El orador más entusiasta fue Jorge Esma Bazán, representante del gobierno del estado de Yucatán y, no es para menos, uno de los organizadores del festival.

Para Esma Bazán, la cultura debe funcionar como una palanca económica para toda la península. “(El FIC maya) debe ser generador de un impulso cultural” que una a toda la región. Esma repite y dice: la cultura maya es una cultura viva.

El humanismo y la conservación se unen en la fiesta. El tema de este año es cosmogonía y preservación. Se trata, pues, de una especie de cumbre de diplomacia cultural en la que tienen su lugar la academia, el arte, el entretenimiento y, redundemos, todo eso que llamamos cultura.

El festival tendrá cinco ejes temáticos: el encuentro de escritores en lengua maya; la reunión de los niños “canules”, o guardianes del universo; la Mesa del mayab, encuentro de arqueólogos, antropólogos, sociólogos apoyado por el INAH; el FIC en las universidades y finalmente, el festival en los teatros y las calles (sobre todo de Mérida) con espectáculos apoyados por el Festival Cervantino.

El FIC maya cuenta con el apoyo de Unesco. A decir de la doctora Nuria Sanz, representante del organismo en México, la cultura maya no es, como a veces parecería, una cultura arqueológica, sino una que pervive, que a pesar de todo vive.

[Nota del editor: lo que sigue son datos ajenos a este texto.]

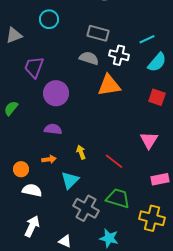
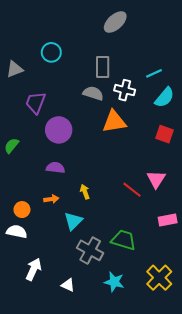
gray rectangle: (98, 33) -> (103, 67), turned 75
red line: (114, 161) -> (132, 190), moved
white semicircle: (32, 190) -> (17, 232), moved
yellow cross: (152, 218) -> (159, 278), moved, turned 30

Otra arista importante del festival es su papel como empoderador de las mujeres mayas. Dice Sanz que se ha estado trabajando con niñas y jóvenes del pueblo maya para difundir, al mismo tiempo, su capacidad para las matemáticas y la astronomía y además avanzar cada vez más en la difusión del conocimiento entre ellas, que cada vez avancen más y más.

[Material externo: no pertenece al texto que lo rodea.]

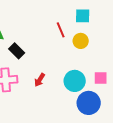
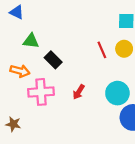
red line: (61, 30) -> (102, 50), moved

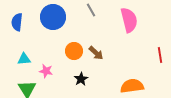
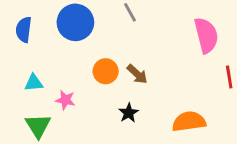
pink semicircle: (129, 20) -> (206, 35), moved
black star: (81, 79) -> (129, 113), moved

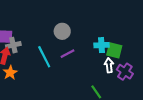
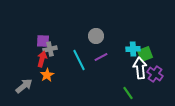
green square: (114, 50) -> (145, 54), turned -35
white arrow: (109, 65) -> (140, 68), size x1.5

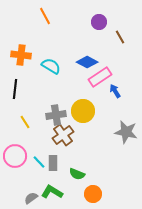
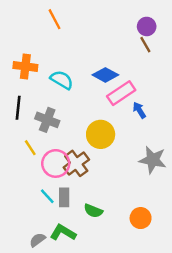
purple circle: (99, 22) -> (147, 26), moved
gray cross: (56, 115) -> (47, 120), moved, turned 30
pink circle: (15, 156) -> (56, 163), moved
orange circle: (93, 194) -> (141, 218), moved

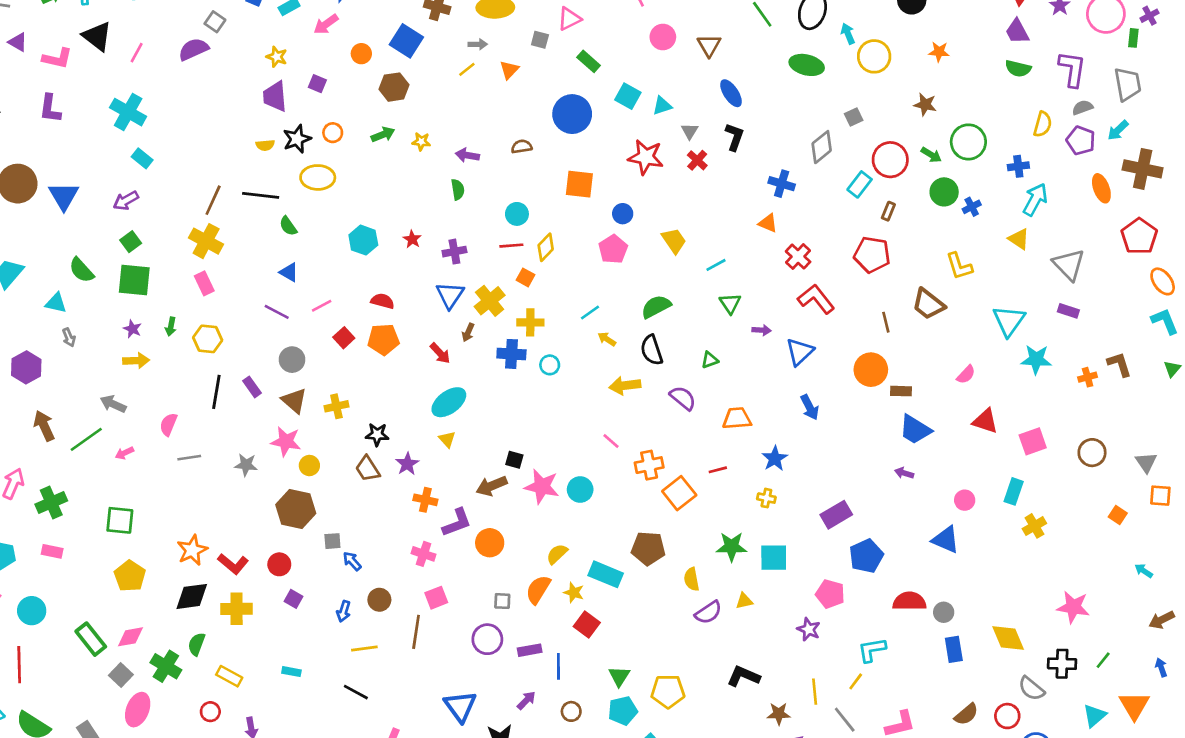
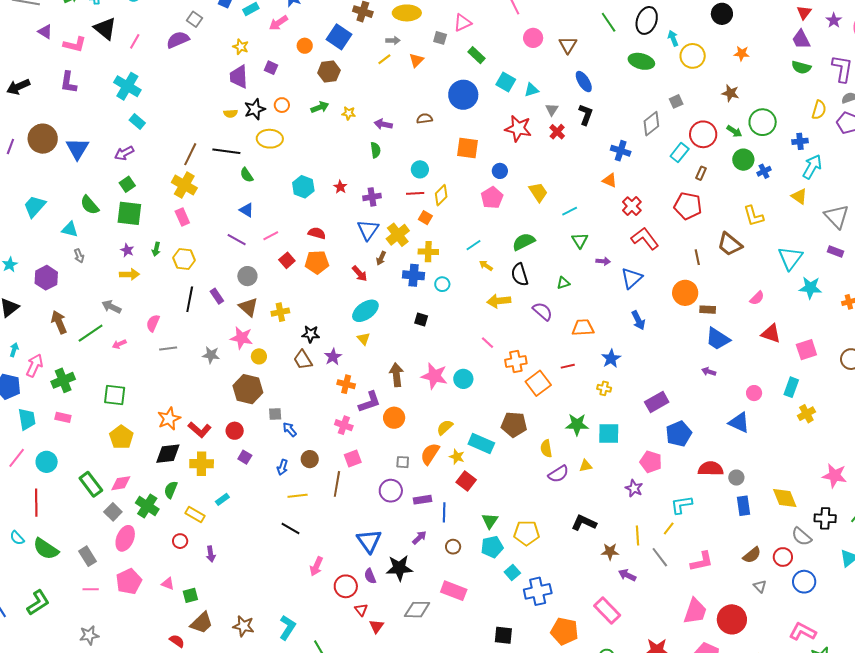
black square: (514, 460) -> (421, 320), moved
brown arrow: (492, 486) -> (396, 375), turned 105
cyan rectangle: (291, 672) -> (222, 499), moved, turned -48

Se cumplen 100 años de que el “Cara de foca” Pérez Prado hiciera del mambo un fenómeno mundial. El FIC le rendirá homenaje (no hay que olvidar la cercanía política, social y cultural entre La Habana y Mérida) con la Orquesta Juvenil Alfonso Zayas, que va desde la Ciudad de México, ciudad invitada de honor; la orquesta tocará piezas originales de Pérez Prado con los arreglos del maestro Eugenio Toussaint. La música será personaje central del festival.

Hablando de invitados, Canadá hará los honores como país huésped. Traerán, entre otras cosas, el espectáculo de su policía montada y su orquesta de gaitas y se promoverá el encuentro entre los pueblos mayas y las naciones originales de Norteamérica.

Artistas como Guadalupe Pineda, Ofelia Medina y Lilia Aragón recibirán homenajes, así como otro protagonista muy especial: Ignacio López Tarso.

Con la Catrina como espíritu materno, el FIC maya se antoja. Ojalá sea una verdadera cita cultural y no sólo un evento político más.